Neugierig zog es mich immer in den Laden und vor allem in die Schuhmacherwerkstatt, in die ich eigentlich nicht durfte.

In der Werkstatt arbeiteten mindestens drei bis fünf Gesellen und es herrschte ein ständiges hämmern und klopfen, die Pressen zischten und das flattern der  Treibriemen, (flapp-flapp-flapp) die über die unter der Decke laufende Transmission die Schleif- und Poliermaschinen antrieben, habe ich noch heute im Ohr. Dazu der fröhliche Gesang der Gesellen und der unvergessene Geruch nach Leder und Leim und vom Qualm der Tabakspfeifen.

Wenn die mindestens eine halbe Tonne schwere Nagelmaschine, die zum besohlen der Soldatenstiefel mit Holznägeln gebraucht wurde, angeworfen wurde, dann dröhnte und zitterte die ganze Werkstatt und die Maschine fing an, auf dem Holzfußboden zu tanzen.

Auf dem geölten Holzfußboden lagen ständig Nägel, Nadeln, Absatzeisen, Nähgarnrollen usw. herum und weil meine nackten Füße eine dicke Hornhaut hatten, zog ich mir eingetretene Nägel einfach wieder heraus.

Mein Großvater, ein stattlicher Mann, hatte im ersten Weltkrieg seine Haarpracht verloren und trug ständig eine Mütze. Meine Mutter hatte mir eingeschärft, mich darüber nicht lustig zu machen. Aber ich durfte ungestraft "Opa hat 'ne Glatze, Opa hat 'ne Glatze" singen. So sehr er mich liebte, so gern hatte ich ihn.

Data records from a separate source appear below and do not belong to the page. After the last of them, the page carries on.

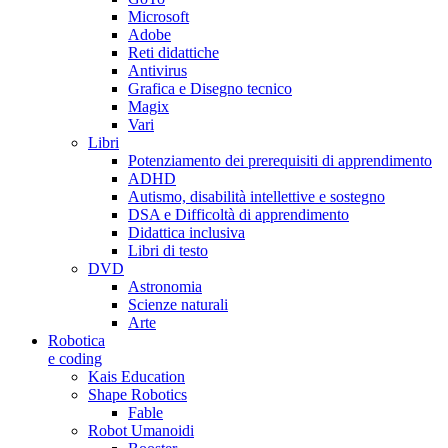
Microsoft
Adobe
Reti didattiche
Antivirus
Grafica e Disegno tecnico
Magix
Vari
Libri
Potenziamento dei prerequisiti di apprendimento
ADHD
Autismo, disabilità intellettive e sostegno
DSA e Difficoltà di apprendimento
Didattica inclusiva
Libri di testo
DVD
Astronomia
Scienze naturali
Arte
Robotica
e coding
Kais Education
Shape Robotics
Fable
Robot Umanoidi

In den 20er und 30er Jahren war er aktiver Rennfahrer, anfangs bei Radrennen, später bei Motorradrennen, wobei er stets das stärkste Motorrad, meistens eine Indian haben musste. Meine Großmutter erzählte später von manchen Abenteuern und Begebenheiten. So hatte sich Opa bei Jonny Meyer in der Hafenstraße mal wieder ein 750ccm-Indian Motorrad gekauft, die ihm aber an der kleinen Steigung am Leher Tor zu wenig Beschleunigung hatte. Flugs kehrte er wieder um, schimpfte mit dem Händler und bestellte sich sofort eine 1000er. Meine Oma hatte wenig Freude im Seitenwagen zu sitzen, für meine Mutter als junges Mädchen hingegen, war es ein Vergnügen, mitfahren zu dürfen.

 

1932 Jahre wurde eine DKW-Limousine angeschafft, die Opa über den Krieg rettete, indem er die Räder abmontierte und den Wagen versteckte.

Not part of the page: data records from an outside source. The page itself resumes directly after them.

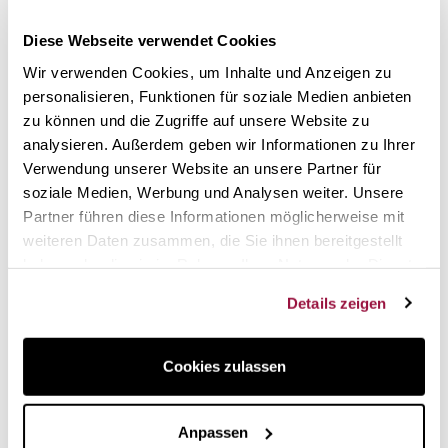
zum Gebrauch im Ofen abgenommen werden.
Griffe,
Henkel und Deckel sind separat erhältlich
.
Diese Webseite verwendet Cookies
Wir verwenden Cookies, um Inhalte und Anzeigen zu
personalisieren, Funktionen für soziale Medien anbieten
zu können und die Zugriffe auf unsere Website zu
analysieren. Außerdem geben wir Informationen zu Ihrer
Verwendung unserer Website an unsere Partner für
soziale Medien, Werbung und Analysen weiter. Unsere
Partner führen diese Informationen möglicherweise mit
weiteren Daten zusammen, die Sie ihnen bereitgestellt
haben oder die sie im Rahmen Ihrer Nutzung der Dienste
gesammelt haben.
Der Griff funktioniert automatisch
bei einhändiger
Details zeigen
Benutzung
. Klicken Sie auf den Deckel, um ihn
anzunehmen, oder auf einen der festen Griffe von Kellen,
Cookies zulassen
Töpfen und Pfannen. Sie sind durch einen
Sicherheitsmechanismus gesichert. Durch Drücken der
Taste wird er losgelassen.
Anpassen
Der Griff funktioniert automatisch bei einhändiger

Meinen Großeltern ging es auch im Krieg wirtschaftlich gut. Es gab von Allem reichlich auf den Tisch und ich staunte über die Mengen, die mein Großvater essen konnte. Das Schlafzimmer lag hinter dem Laden links vom langen Flur am Lichthof. Ich schlief auf der "Ritze" und wachte nachts manchmal auf, wenn der Regen in den Hof platschte.

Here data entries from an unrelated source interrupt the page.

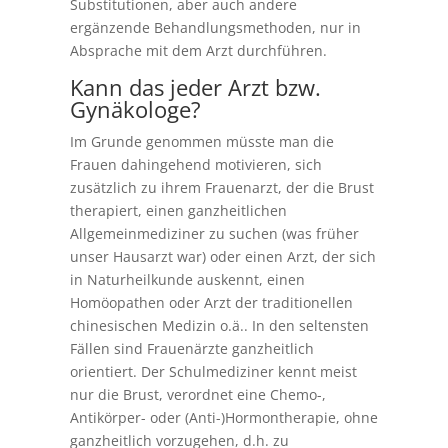
Substitutionen, aber auch andere
ergänzende Behandlungsmethoden, nur in
Absprache mit dem Arzt durchführen.
Kann das jeder Arzt bzw.
Gynäkologe?
Im Grunde genommen müsste man die
Frauen dahingehend motivieren, sich
zusätzlich zu ihrem Frauenarzt, der die Brust
therapiert, einen ganzheitlichen
Allgemeinmediziner zu suchen (was früher
unser Hausarzt war) oder einen Arzt, der sich
in Naturheilkunde auskennt, einen
Homöopathen oder Arzt der traditionellen
chinesischen Medizin o.ä.. In den seltensten
Fällen sind Frauenärzte ganzheitlich
orientiert. Der Schulmediziner kennt meist
nur die Brust, verordnet eine Chemo-,
Antikörper- oder (Anti-)Hormontherapie, ohne
ganzheitlich vorzugehen, d.h. zu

Wenn meine Mutter mich nach Wochen wieder abholte, stellte sie mich auf einen Schuhmacherhocker, und sah streng auf meine ausgebeulten Hosentaschen. Meine Großmutter setzte sich zwar mit "Anni, lass ihm die Sachen doch" für mich ein, doch ich musste meine gesammelten Schätze, dazu gehörten neben Nägeln und Stossplatten auch blanke Geldmünzen, die ich aus der offenen Kassenschublade gemopst hatte, auspacken.

Dann wurde entschieden, was ich mitnehmen durfte und diesen Rest musste ich zu Haus mit meinen Geschwistern teilen.

 

 

Für mich war die Werkstatt meiner Großeltern der schönste Abenteuerspielplatz.

Erinnerungen an den Warenbestand und Werdegang des Betriebes

 

Bis 1949 wurden Laden und Werkstatt in der "halben Haushälfte" betrieben, da waren Sortiment und Umsatz vom Reparaturgeschäft dominiert.

Zu kaufen gab es bis zur Währungsreform ja nichts, aber es gab Unmengen von, auch aus der Vorkriegszeit gehortetem, Reparaturmaterial wie kostbares Oberleder, Ledersohlen, Hackenabsätze, und ganz wichtig, damit die Sohlen länger hielten, Sohlennägel und eiserne Stoßplatten sowie Hackeneisen in allen Größen. Die U-förmigen Hackeneisen umschlossen den Hacken fast wie ein Hufeisen und auf den Straßen klackerte es wie beim Stepptanz.

Dann natürlich Schuhmacherleim aus tierischen Abfällen, (die Schuhe mussten über Nacht in die Presse), ab 1949 gab es "Kövulfix", der das pressen entbehrlich machte, Nähgarne, Pechdraht, Stück 25 Pfg., (Wachs, Schnürbänder, Ösen, Haken, Lederfett, "Erdal"-Schuhcreme.

Zur Einschulung bekamen mein Bruder und ich 1945 und 1947 einen handgefertigten Schulranzen aus bestem Rindleder, die uns noch Jahre später als Gepäckkoffer auf dem Motorrad und im Auto als Werkzeugtasche begleiteten. Aber ab 1948 war das Handgefertigte nicht mehr schick genug. Im Laden wurden allerdings weiterhin Schultornister, Einkaufstaschen, Damenhandtaschen angeboten.

1949 starb mein Großvater, der Betrieb wurde Anfang der 50er Jahre auf "1/4" verkleinert, meine Großmutter behielt einen Gesellen, der ein Zimmer

zum Garten hatte.

Wenige Jahre später habe ich den gewaltigen, tonnenschweren Maschinenpark demontiert und verschrottet.

Der Reparaturbetrieb ging stark zurück, Oma und Geselle "Opa Gries" konnten sich mit den neumodischen Materialien nicht anfreunden, aber die Kaiserstraße war bis Ende der 60er Jahre eine gut frequentierte Einkaufsstraße und so wurden Taschen aller Art, Koffer, Tornister (auch aus dem "neumodischem Kunststoff") und natürlich immer noch Reparaturmaterial verkauft.

Tja, das Ende des kleinen inhabergeführten Einzelhandels war irgendwann unausweichlich, meine Großmutter gab 1970 das Geschäft auf.